The shift toward open table formats like Apache Iceberg reflects this logic. Iceberg is vendor-neutral and broadly supported across cloud providers and query engines. 77% of businesses have adopted data lake or lakehouse architectures. The ones choosing open formats are hedging against exit cost whether they frame it that way or not.
Data Liquidity Case Studies
Fidelity Investments is an example of what this looks like at scale. After consolidating over 100 data warehouses into a common analytics platform with universal IDs, single customer profiles, and a central taxonomy, they reported a 60-80% reduction in the effort required to provision data for new analytics use cases. That’s switching cost reduction, measured.
Starting in 2017, Caterpillar built Helios, a cloud-native unified data platform that consolidated fragmented applications and data silos into a single backbone. Three design choices made the difference:
- Modular architecture organized for reuse rather than single applications
- Product-oriented data management with machine learning validation services to enhance data accuracy
- API-first access that decoupled data from specific consumption patterns
When GenAI arrived in 2024, they deployed a service recommendation engine on existing foundations. No rebuild, no new data silos. Their Helios platform now manages over 16 petabytes of data from 1.5 million connected assets.

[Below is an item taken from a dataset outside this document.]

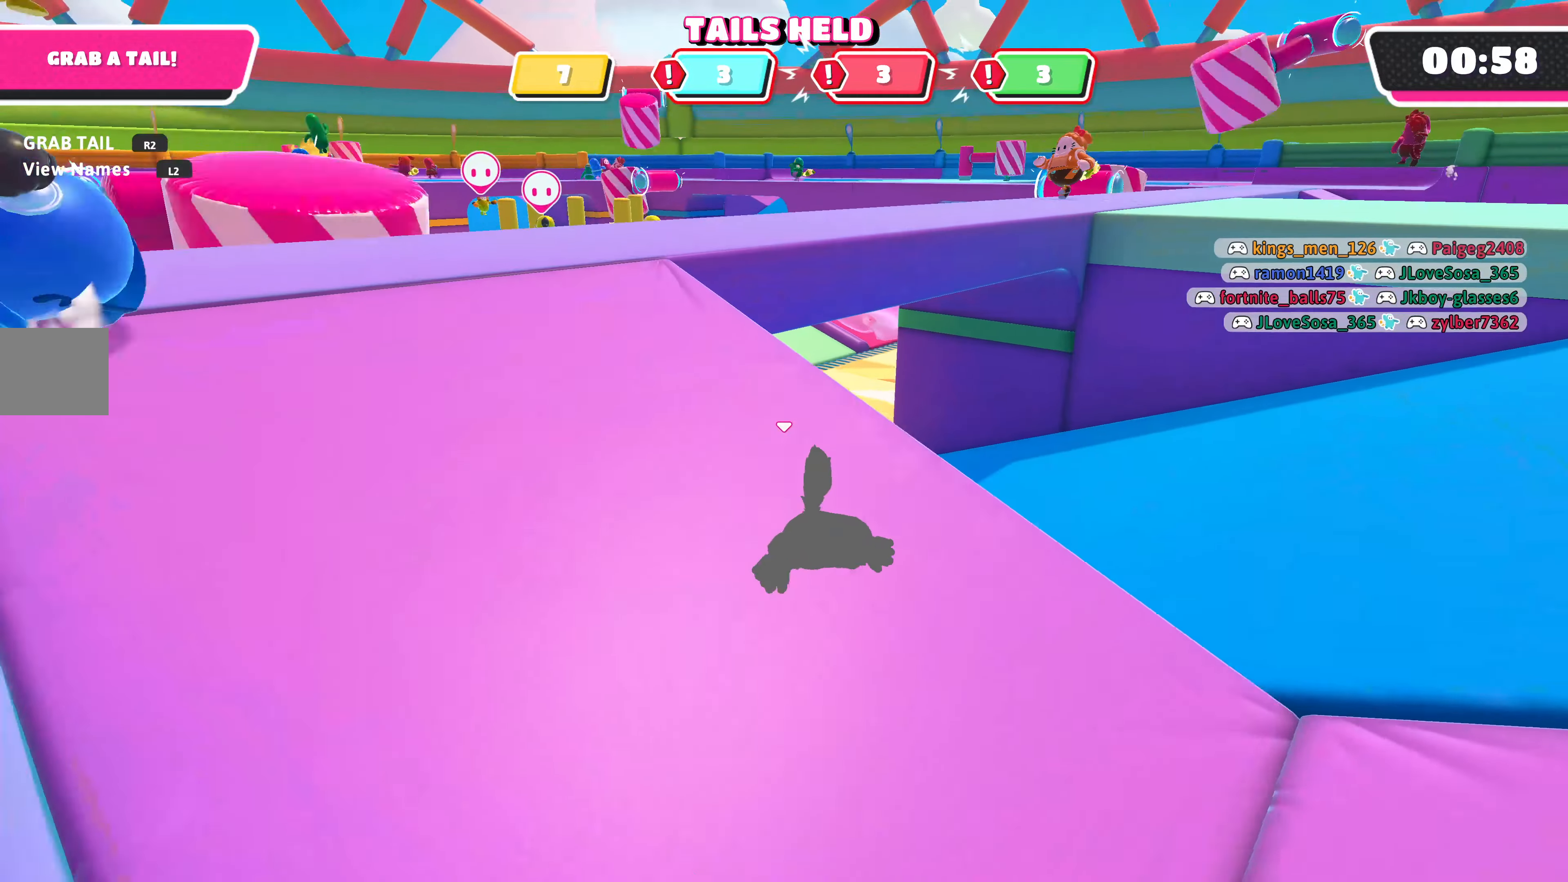
{"buttons": [], "left_stick": "down-right", "right_stick": "left", "events": [[166, "right_stick", "center"], [300, "right_stick", "left"], [366, "left_stick", "down-right"]]}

The investment in liquidity paid off as both reduced switching cost (AI deployment without replatforming) and reduced duplication (one authoritative source serving eCommerce, fleet management, and predictive maintenance simultaneously).
The MIT CISR case study on Caterpillar identifies three “data liquidity levers” that any organization can manage: data architecture, data preparation, and data permissioning. Caterpillar pulled all three.
Conclusion
Two pressures are converging, and liquidity addresses both.
- The pace of architectural change is accelerating. Hadoop lasted five years as the dominant paradigm. Cloud warehouses maybe four. Lakehouse is already being complicated by AI. If you face a major transition every 3-5 years, and each one carries substantial implementation costs on frozen data, liquidity becomes a hedge against inevitable change.
- Most enterprises also run multiple architectures simultaneously. Data gets duplicated across all of them. Each copy drifts. Liquid data can be accessed across architectures without duplication. One authoritative source, multiple consumption patterns.
Most organizations ask: “What’s the right architecture?” That assumes you pick once. History says you’ll switch every 3-5 years. The better question: can my data survive the next transition?
If yes, architecture becomes a choice you can revisit. If not, every transition is a rebuild. The architecture owns the organization.